* [Activity 1]
Copy out the lines of the records exactly, starting with the line that contains "Final TSS (mg/l)" and going on through the line that contains "What are all the series", with both of those lines included.
=== Text block ===
SUPERIOR COURT OF NEW JERSEY APPELLATE DIVISION
Oct 16, 2015
DOCKET NO. A-3334-13T1 (App. Div. Oct. 16, 2015)

Opinion

DOCKET NO. A-3334-13T1

10-16-2015

STATE OF NEW JERSEY, Plaintiff-Respondent, v. COREY BRISBON, a/k/a COREY PICKETT, Defendant-Appellant.

Joseph E. Krakora, Public Defender, attorney for appellant (Stephen P. Hunter, Assistant Deputy Public Defender, of counsel and on the brief). Angelo J. Onofri, Acting Mercer County Prosecutor, attorney for respondent (Laura C. Sunyak, Special Deputy Attorney General/ Acting Assistant Prosecutor, of counsel and on the brief). Appellant filed a supplemental pro se brief.


NOT FOR PUBLICATION WITHOUT THE APPROVAL OF THE APPELLATE DIVISION Before Judges Alvarez and Maven. On appeal from the Superior Court of New Jersey, Law Division, Mercer County, Indictment No. 13-04-0517. Joseph E. Krakora, Public Defender, attorney for appellant (Stephen P. Hunter, Assistant Deputy Public Defender, of counsel and on the brief). Angelo J. Onofri, Acting Mercer County Prosecutor, attorney for respondent (Laura C. Sunyak, Special Deputy Attorney General/ Acting Assistant Prosecutor, of counsel and on the brief). Appellant filed a supplemental pro se brief. PER CURIAM

A Mercer County Grand Jury returned a multi-count indictment charging defendant, Corey Brisbon with second-degree burglary, N.J.S.A. 2C:18-2 (count one); first-degree robbery, N.J.S.A. 2C:15-1 (count two); and third-degree terroristic threats, N.J.S.A. 2C:12-3(a) (count three). Following a five-day trial, the jury convicted defendant of second-degree burglary, N.J.S.A. 2C:18-2 (count one) and first-degree robbery, N.J.S.A. 2C:15-1 (count two). He was acquitted of third-degree terroristic threats, N.J.S.A. 2C:12-3(a) (count three).

Defendant was sentenced to twelve years imprisonment on the robbery charge, with an eighty-five percent parole disqualifier pursuant to the No Early Release Act (NERA), N.J.S.A. 2C:43-7.2, and a concurrent eight-year term of incarceration on the burglary charge. The judge also imposed mandatory fines and penalties.
=== Record extracts ===
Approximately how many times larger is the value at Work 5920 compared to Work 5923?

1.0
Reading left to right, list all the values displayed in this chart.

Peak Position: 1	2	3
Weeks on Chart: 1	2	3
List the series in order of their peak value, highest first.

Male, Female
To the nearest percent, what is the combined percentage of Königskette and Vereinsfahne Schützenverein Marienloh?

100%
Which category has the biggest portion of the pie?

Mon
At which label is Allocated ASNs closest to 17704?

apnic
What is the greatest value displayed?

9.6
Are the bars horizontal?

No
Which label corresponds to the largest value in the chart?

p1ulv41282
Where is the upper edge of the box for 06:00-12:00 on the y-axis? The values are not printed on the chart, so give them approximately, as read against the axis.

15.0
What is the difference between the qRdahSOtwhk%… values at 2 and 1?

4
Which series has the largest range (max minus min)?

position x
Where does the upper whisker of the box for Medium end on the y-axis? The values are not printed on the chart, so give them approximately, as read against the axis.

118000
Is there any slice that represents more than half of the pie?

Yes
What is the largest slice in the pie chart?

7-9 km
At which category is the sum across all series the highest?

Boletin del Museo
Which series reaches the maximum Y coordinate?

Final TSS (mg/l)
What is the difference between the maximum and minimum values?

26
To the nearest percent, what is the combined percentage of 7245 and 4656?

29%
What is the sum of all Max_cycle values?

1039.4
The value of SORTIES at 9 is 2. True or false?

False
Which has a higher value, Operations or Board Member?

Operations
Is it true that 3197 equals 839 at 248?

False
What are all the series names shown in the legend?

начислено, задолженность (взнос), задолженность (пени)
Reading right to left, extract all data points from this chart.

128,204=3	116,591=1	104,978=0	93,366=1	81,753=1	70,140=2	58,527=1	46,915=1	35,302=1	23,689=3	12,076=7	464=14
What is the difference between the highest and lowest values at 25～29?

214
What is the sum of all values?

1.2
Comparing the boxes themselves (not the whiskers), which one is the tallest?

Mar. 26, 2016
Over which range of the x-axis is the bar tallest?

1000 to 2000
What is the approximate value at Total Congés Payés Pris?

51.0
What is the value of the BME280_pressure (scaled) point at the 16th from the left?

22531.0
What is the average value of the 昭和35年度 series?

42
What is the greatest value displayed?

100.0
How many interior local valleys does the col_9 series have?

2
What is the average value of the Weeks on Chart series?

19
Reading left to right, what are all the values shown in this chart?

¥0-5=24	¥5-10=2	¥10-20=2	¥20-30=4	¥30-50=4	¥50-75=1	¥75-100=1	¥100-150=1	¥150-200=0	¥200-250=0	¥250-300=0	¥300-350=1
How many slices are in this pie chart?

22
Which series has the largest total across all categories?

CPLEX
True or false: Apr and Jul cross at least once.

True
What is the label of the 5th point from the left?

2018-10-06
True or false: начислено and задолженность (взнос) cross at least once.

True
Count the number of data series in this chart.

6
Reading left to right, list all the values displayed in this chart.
===
* [Activity 2]
Write the next part of the New Jersey appellate court opinion, beginning right after its last sentence.

* [Your response 1]
Final TSS (mg/l)
What is the difference between the maximum and minimum values?

26
To the nearest percent, what is the combined percentage of 7245 and 4656?

29%
What is the sum of all Max_cycle values?

1039.4
The value of SORTIES at 9 is 2. True or false?

False
Which has a higher value, Operations or Board Member?

Operations
Is it true that 3197 equals 839 at 248?

False
What are all the series names shown in the legend?

* [Your response 2]
On appeal, defendant contends the trial court's failure to render appropriate jury instructions constitutes plain error. For the reasons that follow, we disagree, and affirm.

I.

We briefly summarize the procedural history and the facts based on the evidence presented at trial.

Francisco Quijada testified that around 1:30 a.m. on December 4, 2012, he awoke to find defendant breaking into his work van through a broken window while another man stood by on a bicycle. He woke his paramour and told her to call the police. He then called out to his brother, Berardo, who was asleep in another part of the house, and the two ran outside together to confront defendant and his accomplice. On his way out, Francisco grabbed a metal pipe.

Because the brothers share the same last name, we will refer to them by their first names in the interest of clarity.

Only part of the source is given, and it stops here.